One of the key skills faculty emphasized in the course and throughout the four-week experience was the importance of the continuity of information in a constantly changing environment. As platoon leadership changes so rapidly, information handoffs become essential to providing good care. When reflecting on Operation Bushmaster, Miller noted leadership and resiliency to be key skills necessary for success.
"The operation was particularly challenging because of the 18+ hour-long days and sleeping in the cold, being placed in leadership roles that are outside of your comfort zone, and trying to balance all the medical knowledge we've learned with leadership skills," said Elward. But despite tough conditions, the students deeply appreciate the effort and time invested by the 100+ faculty members involved who helped create the best learning experience for them. Both students independently expressed how much fun they had during the exercise despite the level of stress. Even Miller who has participated in other simulation exercises in past military training cited it as "absolutely beneficial, and an amazing, very well put together exercise."
Simulation in medical education
Operation Bushmaster is the most complex and intricate simulation that students participate in during their time at USUHS. But it is also not the first simulation they participate in during their medical education. As far as leadership and handling medical care in combat scenarios go, "It was crawl, walk, run. They built us up throughout medical school, culminating with Bushmaster," said Miller.

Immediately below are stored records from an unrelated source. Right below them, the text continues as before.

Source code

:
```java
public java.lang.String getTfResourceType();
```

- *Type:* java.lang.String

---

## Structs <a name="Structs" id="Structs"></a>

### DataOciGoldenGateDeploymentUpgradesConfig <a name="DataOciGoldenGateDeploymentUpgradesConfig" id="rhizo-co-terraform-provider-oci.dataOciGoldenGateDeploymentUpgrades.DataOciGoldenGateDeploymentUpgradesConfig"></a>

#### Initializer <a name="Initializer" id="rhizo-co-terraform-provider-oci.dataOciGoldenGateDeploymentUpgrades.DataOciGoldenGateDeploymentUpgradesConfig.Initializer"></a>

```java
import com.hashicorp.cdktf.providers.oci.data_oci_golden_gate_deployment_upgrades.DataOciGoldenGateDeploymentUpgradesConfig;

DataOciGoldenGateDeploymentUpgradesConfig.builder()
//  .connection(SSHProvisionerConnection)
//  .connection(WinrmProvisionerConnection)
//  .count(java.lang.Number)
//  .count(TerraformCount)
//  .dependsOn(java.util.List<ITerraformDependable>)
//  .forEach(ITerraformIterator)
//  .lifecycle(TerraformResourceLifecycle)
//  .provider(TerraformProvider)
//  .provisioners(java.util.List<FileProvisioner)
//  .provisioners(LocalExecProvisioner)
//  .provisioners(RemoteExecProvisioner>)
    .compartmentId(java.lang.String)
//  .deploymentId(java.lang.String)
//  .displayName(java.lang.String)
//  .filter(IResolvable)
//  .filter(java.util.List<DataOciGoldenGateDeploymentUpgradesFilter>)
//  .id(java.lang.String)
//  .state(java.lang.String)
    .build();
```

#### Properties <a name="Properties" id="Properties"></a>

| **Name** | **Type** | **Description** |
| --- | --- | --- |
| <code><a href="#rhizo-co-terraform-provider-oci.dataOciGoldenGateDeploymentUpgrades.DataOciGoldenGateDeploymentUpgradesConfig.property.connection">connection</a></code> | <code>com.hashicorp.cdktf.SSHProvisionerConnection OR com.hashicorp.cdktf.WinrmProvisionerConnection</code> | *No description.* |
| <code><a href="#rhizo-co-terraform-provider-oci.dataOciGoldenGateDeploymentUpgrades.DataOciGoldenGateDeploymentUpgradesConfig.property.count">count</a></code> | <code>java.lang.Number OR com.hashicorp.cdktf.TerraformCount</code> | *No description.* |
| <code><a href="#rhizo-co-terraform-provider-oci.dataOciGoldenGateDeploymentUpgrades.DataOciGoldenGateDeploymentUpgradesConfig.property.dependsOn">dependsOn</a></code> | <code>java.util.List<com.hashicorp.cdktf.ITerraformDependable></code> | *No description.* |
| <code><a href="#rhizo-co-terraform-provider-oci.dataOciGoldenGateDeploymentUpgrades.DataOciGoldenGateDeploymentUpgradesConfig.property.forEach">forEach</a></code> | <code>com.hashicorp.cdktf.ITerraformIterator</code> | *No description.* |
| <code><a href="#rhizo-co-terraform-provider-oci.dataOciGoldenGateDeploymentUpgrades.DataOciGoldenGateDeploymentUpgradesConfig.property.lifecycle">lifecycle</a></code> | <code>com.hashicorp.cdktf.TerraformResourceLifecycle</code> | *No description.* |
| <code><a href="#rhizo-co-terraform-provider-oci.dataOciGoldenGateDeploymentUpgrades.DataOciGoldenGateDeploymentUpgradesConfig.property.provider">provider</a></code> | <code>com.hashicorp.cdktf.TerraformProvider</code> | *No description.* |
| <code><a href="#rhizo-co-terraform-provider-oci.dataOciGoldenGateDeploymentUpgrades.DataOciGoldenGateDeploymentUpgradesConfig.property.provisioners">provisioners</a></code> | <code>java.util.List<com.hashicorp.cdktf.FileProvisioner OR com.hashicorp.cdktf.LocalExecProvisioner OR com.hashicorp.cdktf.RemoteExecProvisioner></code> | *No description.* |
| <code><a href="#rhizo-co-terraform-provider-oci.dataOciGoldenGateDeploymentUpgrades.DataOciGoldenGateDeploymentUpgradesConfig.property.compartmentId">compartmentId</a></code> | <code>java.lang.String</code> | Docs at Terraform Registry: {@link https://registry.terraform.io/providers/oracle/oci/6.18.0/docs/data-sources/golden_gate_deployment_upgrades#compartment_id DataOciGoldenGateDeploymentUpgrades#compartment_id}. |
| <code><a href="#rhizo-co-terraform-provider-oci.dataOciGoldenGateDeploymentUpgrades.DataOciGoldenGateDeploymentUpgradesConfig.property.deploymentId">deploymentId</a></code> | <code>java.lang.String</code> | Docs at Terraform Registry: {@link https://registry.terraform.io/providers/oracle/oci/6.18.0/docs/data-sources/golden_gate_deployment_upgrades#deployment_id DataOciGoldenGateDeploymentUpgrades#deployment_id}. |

USUHS does an excellent job of ensuring students are confident in their practical medical and leadership skills--something that most other medical schools leave residency programs to handle. Miller said, "I want to make a mistake when it doesn't matter. What I don't want to do is make a mistake when it does matter and cost someone their life. Exercises like this are invaluable for that."
After the capstone experience that they've been working up to for four years, students return to clinical rotations and head off to residency. Cameron Elward hopes to head into Pediatrics while Lucas Miller hopes to head into Emergency Medicine.